In the general population, PCNSL accounts for roughly 4% of primary brain tumors and 1% of all non-Hodgkin lymphoma. In HIV-infected individuals it is an important etiology of focal brain lesions (FBLs) with a reported incidence of 2–6%, at least 1000 times higher than that in the general population. [1]

Patients with PCNSL present with lethargy, headache, focal neurologic symptoms and signs, and mental status changes (see Clinical).

On CT scan or MRI, lesions are more often single than multiple and enhance with contrast. A biopsy often is required to differentiate toxoplasmosis and progressive multifocal leukoencephalopathy (PML) lesions from lymphoma (see Workup).

The prognosis is better if both chemotherapy and radiation therapy are administered.
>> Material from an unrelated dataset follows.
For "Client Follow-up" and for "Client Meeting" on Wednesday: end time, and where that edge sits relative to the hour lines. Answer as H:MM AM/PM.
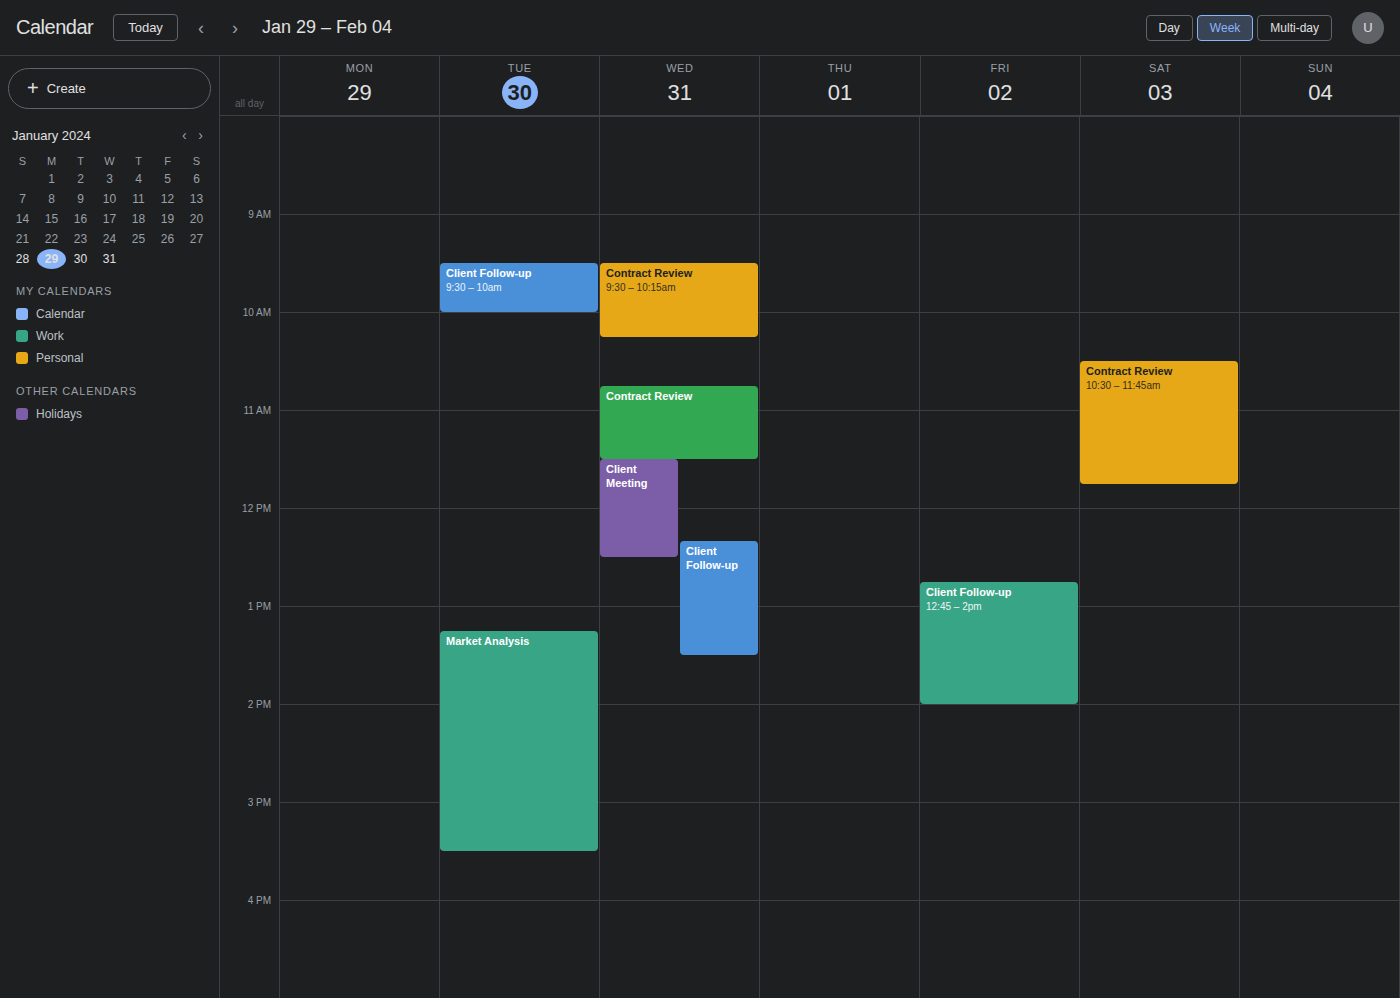
"Client Follow-up": 1:30 PM, halfway between the 1 PM and 2 PM lines. "Client Meeting": 12:30 PM, halfway between the 12 PM and 1 PM lines.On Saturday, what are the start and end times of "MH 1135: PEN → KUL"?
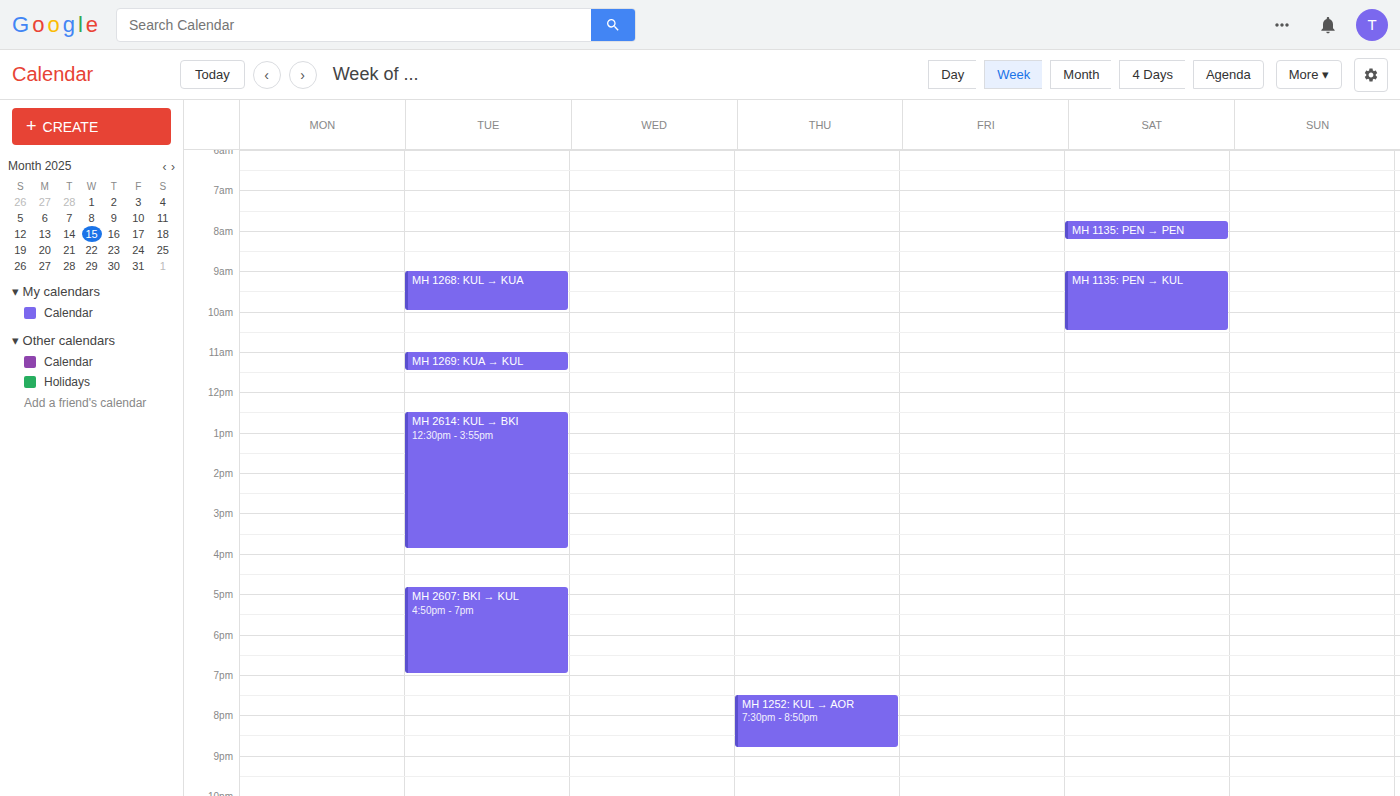
9:00 AM to 10:30 AM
The likelihood of a diagnosis of PCNSL increases in Toxoplasma-seronegative patients with a mass effect on imaging studies if EBV DNA was detected in the CSF. Steroid therapy should be avoided whenever possible until a diagnosis has been established, as rapid necrosis of lesions may occur before biopsy. [2]


Etiology and Pathogenesis

HIV-associated primary central nervous system lymphoma (PCNSL) is typically of B-cell origin. Almost 100% of affected patients have evidence of EBV in the lymphomatous lesions and the CSF, where it is accompanied by impaired specific T-cell responses against EBV antigens. EBV transformation of chronically activated B cells is probably responsible for lymphoma development. The T cells in HIV-infected patients suppress the EBV-infected B cells less effectively. In addition, development of this opportunistic neoplasm is associated with CD4+ lymphocyte counts below 100 cells/µL. [3]



United States statistics

Primary central nervous system lymphoma (PCNSL) is the second-most common mass lesion (after toxoplasmosis) in patients with acquired immunodeficiency syndrome (AIDS), occurring in up to 5% of these patients. In up to 0.6% of patients, it is the presenting feature of AIDS. A definite decline in the incidence of HIV-associated CNS lymphoma has occurred since the adoption of highly active antiretroviral therapy (HAART).

International statistics

In a retrospective analysis at a German center, the incidence of primary CNS lymphoma peaked at 5.33 per 1000 person-years from 1991-1994 (pre-HAART) and then declined to 0.32 per 1000 person-years after 1999 (post-HAART). [4]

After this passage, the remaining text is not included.